Document segment:
Discussion (6 Comments)Read Original on HackerNews

svachalek18 minutes ago
The patterns it talks about are true, but imo largely because of model defaults rather than model range. That is, if you prompt for a pelican on a bicycle, each model is going to have a small variety of ways to do it (the default). But if you add more details and requirements to the prompt, there are many, many different ways even a basic model can solve it (the range).

The additional prompting doesn't necessarily need to tell the model specifically what to fix or do better, sometimes it's just enough to break it out of its habit. Asking for a smart looking, middle aged pelican on a sporty red bike isn't making the problem easier but does break it out of its boring defaults.

I wouldn't go so far as to say PEBKAC but the good news is there's still a role for humans in the loop.

MarkusQabout 2 hours ago
About half the people I discuss this with seem to think LLMs are great and don't see any problems with their output. The other half seem to get nothing but an endless stream of plausibly shaped rubbish.

It doesn't seem to depend on what model they use or how they prompt it. In code, there seems to be a loose correlation with testing styles; I've previously noticed that some people write tests to show that the code works as intended, and others try to write tests to show that it can't fail in ways that were unintended. But that correlation is weak.

I'm really puzzled by this.

gonzalohmabout 1 hour ago
It's also not whether the code passes tests or not. Sometimes AI does the thing I ask for, and it works, but it's so different from the way I would do it or it's too verbose so I just scrap it and code it by hand.

I mostly use it for boilerplate code nowadays. Anything more complicated and it takes me more effort to review the output than to just code it slowly

saulpw16 minutes ago
Does it seem like it bifurcates based on the person? I've had both experiences myself, sometimes with the same model and within ~days of each other on seemingly similar tasks. It's almost impossible to deny sometimes that actual intelligence is being expressed (and could not be regurgitated intelligence from some random internet page), but then I see firsthand the eye-rolling "intelligence-shaped" output from something else and wonder where I went wrong.

It kinda feels like Michigan J Claude sometimes.

skybrianabout 1 hour ago
Doing things the same, standard way each time is often good. Most of the code we write is obvious. We notice it when it's a weird quirk rather than just being the most straightforward way.

I wonder how long it will take to fix the quirks?

Legend2440about 2 hours ago
What do you mean not arriving? It's already here. AI models are awesome and I use them every day, as does every other software dev I know.

[Data records]
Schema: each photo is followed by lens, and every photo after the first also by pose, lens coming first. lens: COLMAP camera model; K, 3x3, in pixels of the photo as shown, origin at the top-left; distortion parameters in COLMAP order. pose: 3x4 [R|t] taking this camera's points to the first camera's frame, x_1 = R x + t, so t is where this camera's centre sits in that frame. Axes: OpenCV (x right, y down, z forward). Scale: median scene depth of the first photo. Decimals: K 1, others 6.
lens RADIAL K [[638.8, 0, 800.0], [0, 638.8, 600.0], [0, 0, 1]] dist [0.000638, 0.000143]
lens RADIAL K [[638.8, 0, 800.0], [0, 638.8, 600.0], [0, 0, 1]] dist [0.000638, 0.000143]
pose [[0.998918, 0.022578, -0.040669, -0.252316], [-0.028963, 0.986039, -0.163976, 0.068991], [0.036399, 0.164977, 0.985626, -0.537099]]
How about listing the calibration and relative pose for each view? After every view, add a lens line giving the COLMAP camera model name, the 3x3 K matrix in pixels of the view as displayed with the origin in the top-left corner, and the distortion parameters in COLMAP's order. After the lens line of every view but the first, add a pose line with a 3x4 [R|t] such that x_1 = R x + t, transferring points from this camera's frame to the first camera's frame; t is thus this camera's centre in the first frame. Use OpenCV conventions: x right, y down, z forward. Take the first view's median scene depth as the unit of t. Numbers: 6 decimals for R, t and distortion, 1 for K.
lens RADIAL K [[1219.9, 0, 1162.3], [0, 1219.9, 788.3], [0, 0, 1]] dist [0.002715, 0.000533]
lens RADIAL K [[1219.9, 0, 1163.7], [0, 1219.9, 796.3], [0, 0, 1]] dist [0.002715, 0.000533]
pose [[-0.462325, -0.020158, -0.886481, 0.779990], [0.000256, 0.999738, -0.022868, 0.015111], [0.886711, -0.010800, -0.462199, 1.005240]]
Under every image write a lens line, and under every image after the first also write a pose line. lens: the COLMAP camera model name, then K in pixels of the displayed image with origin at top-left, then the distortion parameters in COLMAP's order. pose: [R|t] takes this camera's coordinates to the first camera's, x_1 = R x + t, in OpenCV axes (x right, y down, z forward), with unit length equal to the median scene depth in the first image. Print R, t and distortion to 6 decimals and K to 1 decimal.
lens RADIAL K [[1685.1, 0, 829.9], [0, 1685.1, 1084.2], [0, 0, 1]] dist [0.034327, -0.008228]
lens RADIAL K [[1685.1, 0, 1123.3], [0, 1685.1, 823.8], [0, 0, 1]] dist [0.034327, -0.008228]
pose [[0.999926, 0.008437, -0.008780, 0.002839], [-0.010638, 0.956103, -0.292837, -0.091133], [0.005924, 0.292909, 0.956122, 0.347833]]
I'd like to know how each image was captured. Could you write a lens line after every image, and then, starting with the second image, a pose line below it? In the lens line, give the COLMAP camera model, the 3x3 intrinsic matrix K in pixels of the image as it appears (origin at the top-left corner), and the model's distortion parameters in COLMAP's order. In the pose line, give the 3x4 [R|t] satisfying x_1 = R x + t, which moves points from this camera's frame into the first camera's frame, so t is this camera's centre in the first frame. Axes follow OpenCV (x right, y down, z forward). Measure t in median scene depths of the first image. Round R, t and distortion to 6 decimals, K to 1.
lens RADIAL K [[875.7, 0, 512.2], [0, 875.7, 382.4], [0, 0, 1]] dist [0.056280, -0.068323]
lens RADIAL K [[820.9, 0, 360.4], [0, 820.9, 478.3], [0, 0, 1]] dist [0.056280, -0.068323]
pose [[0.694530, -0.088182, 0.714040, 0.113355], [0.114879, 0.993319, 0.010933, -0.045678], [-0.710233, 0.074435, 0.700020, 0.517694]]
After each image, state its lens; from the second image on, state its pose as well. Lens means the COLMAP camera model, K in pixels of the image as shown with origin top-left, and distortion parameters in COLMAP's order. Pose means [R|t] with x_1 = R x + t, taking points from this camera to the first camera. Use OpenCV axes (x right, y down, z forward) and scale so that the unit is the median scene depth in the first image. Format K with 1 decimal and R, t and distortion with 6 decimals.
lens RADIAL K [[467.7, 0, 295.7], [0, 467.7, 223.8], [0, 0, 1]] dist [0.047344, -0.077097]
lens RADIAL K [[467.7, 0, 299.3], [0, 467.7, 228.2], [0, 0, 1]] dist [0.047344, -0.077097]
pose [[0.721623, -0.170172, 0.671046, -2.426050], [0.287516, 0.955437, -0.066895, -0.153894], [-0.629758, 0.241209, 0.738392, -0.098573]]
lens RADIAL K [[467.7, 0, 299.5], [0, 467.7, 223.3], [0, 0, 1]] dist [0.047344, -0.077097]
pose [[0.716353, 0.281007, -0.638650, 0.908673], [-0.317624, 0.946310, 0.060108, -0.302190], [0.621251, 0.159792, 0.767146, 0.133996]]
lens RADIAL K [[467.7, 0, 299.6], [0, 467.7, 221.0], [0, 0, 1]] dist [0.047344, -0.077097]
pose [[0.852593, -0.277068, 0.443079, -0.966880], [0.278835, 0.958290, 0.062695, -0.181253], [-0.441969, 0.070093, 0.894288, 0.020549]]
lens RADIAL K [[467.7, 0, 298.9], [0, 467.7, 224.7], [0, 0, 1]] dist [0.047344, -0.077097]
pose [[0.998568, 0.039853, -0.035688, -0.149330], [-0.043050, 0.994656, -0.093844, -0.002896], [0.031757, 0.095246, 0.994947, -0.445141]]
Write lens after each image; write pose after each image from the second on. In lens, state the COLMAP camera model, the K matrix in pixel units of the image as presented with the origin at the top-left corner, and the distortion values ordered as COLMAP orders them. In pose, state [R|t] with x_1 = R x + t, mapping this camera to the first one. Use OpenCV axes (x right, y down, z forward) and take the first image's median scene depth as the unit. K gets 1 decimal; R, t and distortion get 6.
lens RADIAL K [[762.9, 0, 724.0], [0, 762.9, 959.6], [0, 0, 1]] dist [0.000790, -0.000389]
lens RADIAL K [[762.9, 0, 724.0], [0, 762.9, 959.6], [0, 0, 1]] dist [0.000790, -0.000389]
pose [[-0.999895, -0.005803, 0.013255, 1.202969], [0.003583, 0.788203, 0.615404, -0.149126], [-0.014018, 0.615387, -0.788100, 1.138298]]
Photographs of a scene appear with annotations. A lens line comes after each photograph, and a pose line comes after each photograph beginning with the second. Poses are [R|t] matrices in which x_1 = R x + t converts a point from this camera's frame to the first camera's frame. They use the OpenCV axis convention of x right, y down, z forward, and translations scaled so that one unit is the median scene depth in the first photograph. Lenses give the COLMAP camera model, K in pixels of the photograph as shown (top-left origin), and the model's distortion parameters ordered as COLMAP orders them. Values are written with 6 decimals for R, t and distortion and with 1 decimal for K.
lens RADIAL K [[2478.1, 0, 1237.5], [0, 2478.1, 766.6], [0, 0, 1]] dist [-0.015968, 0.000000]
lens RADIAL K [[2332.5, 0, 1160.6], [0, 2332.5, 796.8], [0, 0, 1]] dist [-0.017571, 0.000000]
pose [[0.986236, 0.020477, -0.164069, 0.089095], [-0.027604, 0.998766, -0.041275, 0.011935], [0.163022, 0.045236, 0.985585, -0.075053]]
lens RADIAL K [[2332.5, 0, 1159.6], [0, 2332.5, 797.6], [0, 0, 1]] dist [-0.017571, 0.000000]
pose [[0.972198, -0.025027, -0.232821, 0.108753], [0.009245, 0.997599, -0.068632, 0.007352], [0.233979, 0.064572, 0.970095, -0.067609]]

Task objective:
Copy the comment thread word for word from "saulpw16 minutes ago" to "fix the quirks?".

Exercise output:
saulpw16 minutes ago
Does it seem like it bifurcates based on the person? I've had both experiences myself, sometimes with the same model and within ~days of each other on seemingly similar tasks. It's almost impossible to deny sometimes that actual intelligence is being expressed (and could not be regurgitated intelligence from some random internet page), but then I see firsthand the eye-rolling "intelligence-shaped" output from something else and wonder where I went wrong.

It kinda feels like Michigan J Claude sometimes.

skybrianabout 1 hour ago
Doing things the same, standard way each time is often good. Most of the code we write is obvious. We notice it when it's a weird quirk rather than just being the most straightforward way.

I wonder how long it will take to fix the quirks?